Yesterday’s Sunday Platform address was a little different than normal, we heard the story of one who was a participant in American history as he told us about his experiences of more than 50 years ago in the Freedom Rides. In 1961, Alan Kaufman, now a retired representative of the Communications Workers of America, traveled to Mississippi along with several hundred other students – white and black – who took buses and trains into the Jim Crow south to test recent Supreme Court rulings that invalidated segregation in public, interstate facilities such as bus and train waiting rooms.

They were arrested and sent to jail, in Alan’s case 23 days in Mississippi’s Parchman State Penitentiary, a maximum security facility. It’s important to understand that these brave young people were not breaking any laws, what they were doing was entirely legal – and that was the point, to fill the jails of the south with peaceful protestors! The authorities invented the crime of “breach of peace” for having dared to sit in a public area designated “colored only”, blacks and whites, together.
Alan explained that at the time, he’d been a fairly non-political undergraduate university student when his girlfriend’s father told him of this effort that was being put together to challenge Jim Crow. Alan came from a Jewish family and his father was a doctor and the public health officer of Riverside, California. His father was kicked out of town because of his work to get better conditions for migrant laborers, and the family was met with a wave of antisemitism.

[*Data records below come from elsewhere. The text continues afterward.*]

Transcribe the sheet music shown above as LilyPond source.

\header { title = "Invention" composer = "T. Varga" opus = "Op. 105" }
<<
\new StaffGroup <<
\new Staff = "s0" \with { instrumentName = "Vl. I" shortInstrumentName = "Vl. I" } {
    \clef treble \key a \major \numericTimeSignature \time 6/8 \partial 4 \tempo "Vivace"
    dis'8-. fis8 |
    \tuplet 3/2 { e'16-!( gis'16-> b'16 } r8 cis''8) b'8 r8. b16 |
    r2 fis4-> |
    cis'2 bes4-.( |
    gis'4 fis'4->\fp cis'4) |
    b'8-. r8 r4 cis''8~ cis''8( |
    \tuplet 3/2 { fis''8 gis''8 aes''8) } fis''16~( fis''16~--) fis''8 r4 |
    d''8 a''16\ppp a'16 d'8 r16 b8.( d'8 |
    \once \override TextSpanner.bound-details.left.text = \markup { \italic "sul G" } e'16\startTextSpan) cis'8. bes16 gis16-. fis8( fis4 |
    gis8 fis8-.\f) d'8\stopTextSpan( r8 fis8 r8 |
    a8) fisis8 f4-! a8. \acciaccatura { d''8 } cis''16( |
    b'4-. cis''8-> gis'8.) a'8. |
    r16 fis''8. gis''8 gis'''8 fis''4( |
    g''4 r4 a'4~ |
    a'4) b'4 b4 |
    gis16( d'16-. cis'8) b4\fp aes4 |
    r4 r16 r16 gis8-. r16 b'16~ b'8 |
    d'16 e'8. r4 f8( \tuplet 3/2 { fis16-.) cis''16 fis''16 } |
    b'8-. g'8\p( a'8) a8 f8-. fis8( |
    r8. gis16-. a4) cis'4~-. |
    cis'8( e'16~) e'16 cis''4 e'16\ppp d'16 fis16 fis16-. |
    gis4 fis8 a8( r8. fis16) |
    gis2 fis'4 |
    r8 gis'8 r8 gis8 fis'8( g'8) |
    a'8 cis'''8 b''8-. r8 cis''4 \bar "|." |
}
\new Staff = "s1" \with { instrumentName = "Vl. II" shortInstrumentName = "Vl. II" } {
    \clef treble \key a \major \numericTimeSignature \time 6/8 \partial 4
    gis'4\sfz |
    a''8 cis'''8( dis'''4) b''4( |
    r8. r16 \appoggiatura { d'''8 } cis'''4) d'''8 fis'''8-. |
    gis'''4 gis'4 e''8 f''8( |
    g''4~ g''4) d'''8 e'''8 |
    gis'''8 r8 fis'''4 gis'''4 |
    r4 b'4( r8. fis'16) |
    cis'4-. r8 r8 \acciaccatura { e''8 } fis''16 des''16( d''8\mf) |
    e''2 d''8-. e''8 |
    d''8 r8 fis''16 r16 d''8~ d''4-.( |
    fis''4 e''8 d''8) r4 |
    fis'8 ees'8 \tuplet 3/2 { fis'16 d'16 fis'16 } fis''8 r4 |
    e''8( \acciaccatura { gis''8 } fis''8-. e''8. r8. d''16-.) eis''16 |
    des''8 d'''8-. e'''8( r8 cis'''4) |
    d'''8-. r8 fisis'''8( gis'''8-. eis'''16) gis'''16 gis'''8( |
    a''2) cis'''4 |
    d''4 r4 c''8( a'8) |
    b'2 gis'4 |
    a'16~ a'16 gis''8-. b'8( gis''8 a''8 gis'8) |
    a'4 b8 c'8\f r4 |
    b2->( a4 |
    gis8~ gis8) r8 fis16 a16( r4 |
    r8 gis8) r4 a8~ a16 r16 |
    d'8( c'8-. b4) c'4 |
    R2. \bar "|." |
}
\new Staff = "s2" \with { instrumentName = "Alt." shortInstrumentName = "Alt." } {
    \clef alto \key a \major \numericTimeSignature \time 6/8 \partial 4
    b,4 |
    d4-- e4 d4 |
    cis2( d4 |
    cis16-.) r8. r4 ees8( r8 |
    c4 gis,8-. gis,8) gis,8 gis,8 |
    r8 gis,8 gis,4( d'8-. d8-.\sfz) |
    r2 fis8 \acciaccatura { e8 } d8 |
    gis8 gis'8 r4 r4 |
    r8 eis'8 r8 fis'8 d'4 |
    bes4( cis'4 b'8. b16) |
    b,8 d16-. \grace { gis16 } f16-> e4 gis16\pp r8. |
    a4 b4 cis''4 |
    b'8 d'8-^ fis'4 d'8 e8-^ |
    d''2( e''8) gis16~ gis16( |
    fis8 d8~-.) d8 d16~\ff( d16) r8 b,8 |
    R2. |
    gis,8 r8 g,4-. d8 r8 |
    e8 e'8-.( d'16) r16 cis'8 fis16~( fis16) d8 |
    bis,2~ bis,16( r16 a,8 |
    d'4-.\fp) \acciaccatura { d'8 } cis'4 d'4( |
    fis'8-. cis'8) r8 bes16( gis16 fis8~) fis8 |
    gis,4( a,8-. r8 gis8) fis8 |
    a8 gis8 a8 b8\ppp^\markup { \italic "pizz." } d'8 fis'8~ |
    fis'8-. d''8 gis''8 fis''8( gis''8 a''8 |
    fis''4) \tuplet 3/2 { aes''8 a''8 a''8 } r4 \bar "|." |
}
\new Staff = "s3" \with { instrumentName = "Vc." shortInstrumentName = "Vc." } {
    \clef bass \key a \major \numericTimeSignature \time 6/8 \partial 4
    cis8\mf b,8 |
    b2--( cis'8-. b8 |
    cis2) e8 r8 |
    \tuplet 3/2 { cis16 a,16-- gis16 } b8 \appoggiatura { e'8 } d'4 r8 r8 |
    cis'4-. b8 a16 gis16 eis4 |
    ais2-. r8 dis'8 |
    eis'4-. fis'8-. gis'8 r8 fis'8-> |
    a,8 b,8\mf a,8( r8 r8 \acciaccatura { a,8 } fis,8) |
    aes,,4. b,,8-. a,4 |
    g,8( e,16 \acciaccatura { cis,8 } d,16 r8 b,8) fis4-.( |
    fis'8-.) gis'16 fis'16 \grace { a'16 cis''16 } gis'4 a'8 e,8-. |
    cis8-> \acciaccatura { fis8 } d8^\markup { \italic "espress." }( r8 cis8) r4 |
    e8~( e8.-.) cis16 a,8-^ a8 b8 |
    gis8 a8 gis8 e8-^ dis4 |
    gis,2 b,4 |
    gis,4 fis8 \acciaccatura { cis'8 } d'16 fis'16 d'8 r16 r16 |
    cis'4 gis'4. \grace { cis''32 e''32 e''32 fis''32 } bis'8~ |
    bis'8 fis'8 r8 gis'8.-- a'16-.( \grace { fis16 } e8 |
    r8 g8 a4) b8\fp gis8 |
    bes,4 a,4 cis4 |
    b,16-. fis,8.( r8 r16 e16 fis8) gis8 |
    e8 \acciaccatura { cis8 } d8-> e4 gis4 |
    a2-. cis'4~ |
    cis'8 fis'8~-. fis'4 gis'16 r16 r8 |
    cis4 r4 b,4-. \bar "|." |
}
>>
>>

A newspaper editorial called him the “rabid rabbi’ and the authorities told him he’d be better off if he just left town.
Born in 1940, was acutely aware of what the Nazis had done to the Jews of Europe and given how he had been raised, could not sit by and do nothing in the midst of the injustice of discrimination. “I had experienced discrimination. I couldn’t imagine what things were like in the South. It was something I had to do…”
Fortunately, Alan encountered no physical violence against him while in prison – though others had a more difficult time. All eventually bailed out by the Congress of Racial Equality (CORE) who went on to represent them in court.